Müslüman şahsiyetin kabul ve retlerini belirleyen tek kriter tevhid akidesidir.”

Şu halde, her insanın bir kişiliği vardır. Kişilik, insanın gerçek kimliğidir. Kişiliğimiz bizi başkalarından ayırır. İnsanın ırkı, vatanı, gelir düzeyi, sosyal çevresi, kabile ya da kavmi, ideolojik yapısı ve cinsiyetinden ziyade, oluşumunda bu faktörlerin kesin belirleyici olduğu kişiliği önemlidir.

‘Şahsiyet sahibi’ olmak diyerek devam edelim, Müslüman şahsiyeti (benliği) dediğimizde ne anlamalıyız? Bu anlamda şahsiyetlilik neleri canlandırmalı zihnimizde?

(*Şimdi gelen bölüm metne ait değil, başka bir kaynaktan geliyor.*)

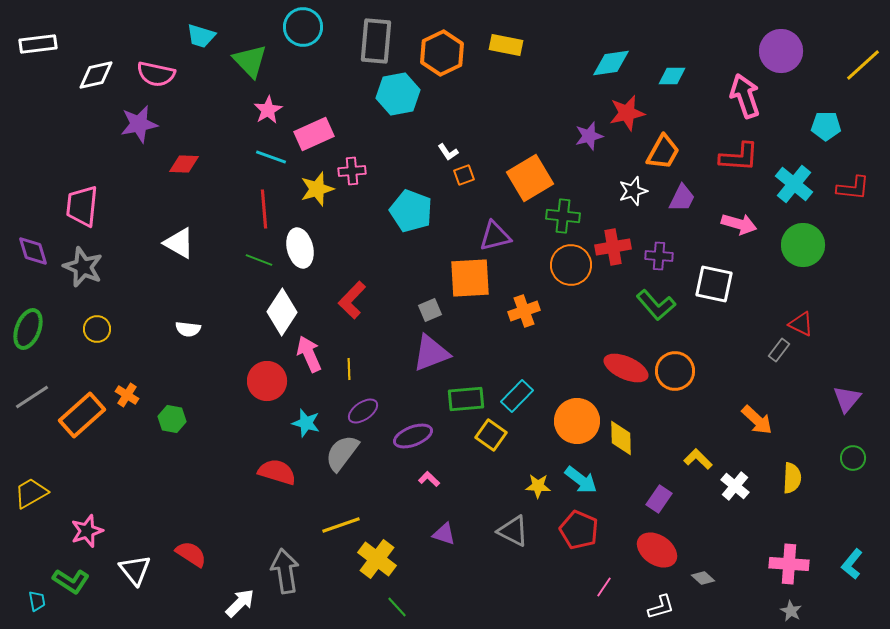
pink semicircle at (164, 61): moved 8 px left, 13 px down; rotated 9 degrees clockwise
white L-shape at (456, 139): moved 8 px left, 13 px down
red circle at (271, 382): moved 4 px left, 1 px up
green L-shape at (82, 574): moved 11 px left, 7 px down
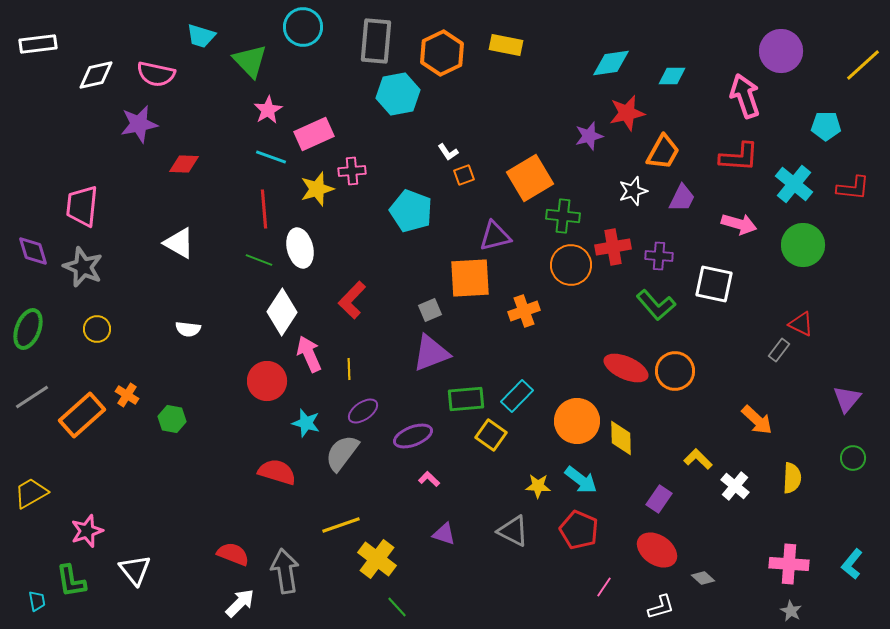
red semicircle at (191, 554): moved 42 px right; rotated 12 degrees counterclockwise
green L-shape at (71, 581): rotated 48 degrees clockwise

Dikkat edilirse, insanoğlunun dünyaya henüz gözlerini açmış evresine, yani bebeklik dönemine şahıs ve şahsiyet denmez. Çocukluk dönemi de böyledir. ‘Kişi’ ile, rüştüne ermiş, artık belirli bir ‘varlık’ ortaya koyabilen, kendi ayakları üzerinde duran, müstakil bir şahsiyeti olan insan kastedilir.

Kur’an’ın, “İnsanın üzerinden, henüz kendisinin anılan bir şey olmadığı uzun bir süre geçmedi mi?” (İnsan süresi ayet 1) hatırlatması, bu sürece dair bir telmih içermektedir. İnsanın “anılmaya değer bir şey olması”nı, şahsiyet kesb etmesi olarak okuyabiliriz.

Müslüman şahsiyeti nasıl olmalıdır?

Müslüman şahsiyeti ya da İslamî şahsiyet deyince bende, öncelikle sağlam bir kişilik canlanmaktadır. Sağlam bir kişilikle, çelikten bir iradeyi kastediyorum. Bakın, “önce tevhid akidesi” filan demiyorum, önce çelikten bir irade diyorum. Çünkü kişinin iradesi çelikten değil de tenekeden ise, kısa sürede paslanıp çöpe atılacaktır.

Müslümanı Müslüman yapan bir takım kabuller ve retler vardır. Müslüman, hayatını bu kabul ve retler üzerine kurmak durumundadır. Müslüman şahsiyetin kabul ve retlerini belirleyen tek kriter tevhid akidesidir. ‘Müslüman’ teslim olan demektir. Müslüman şahsiyetin teslimiyeti, kendisini yoktan var eden, ilahı ve rabbi olan Allah’adır. Dolayısıyla, kabulü Allah’ın kabul ettiği, reddi de, Allah’ın reddettikleridir.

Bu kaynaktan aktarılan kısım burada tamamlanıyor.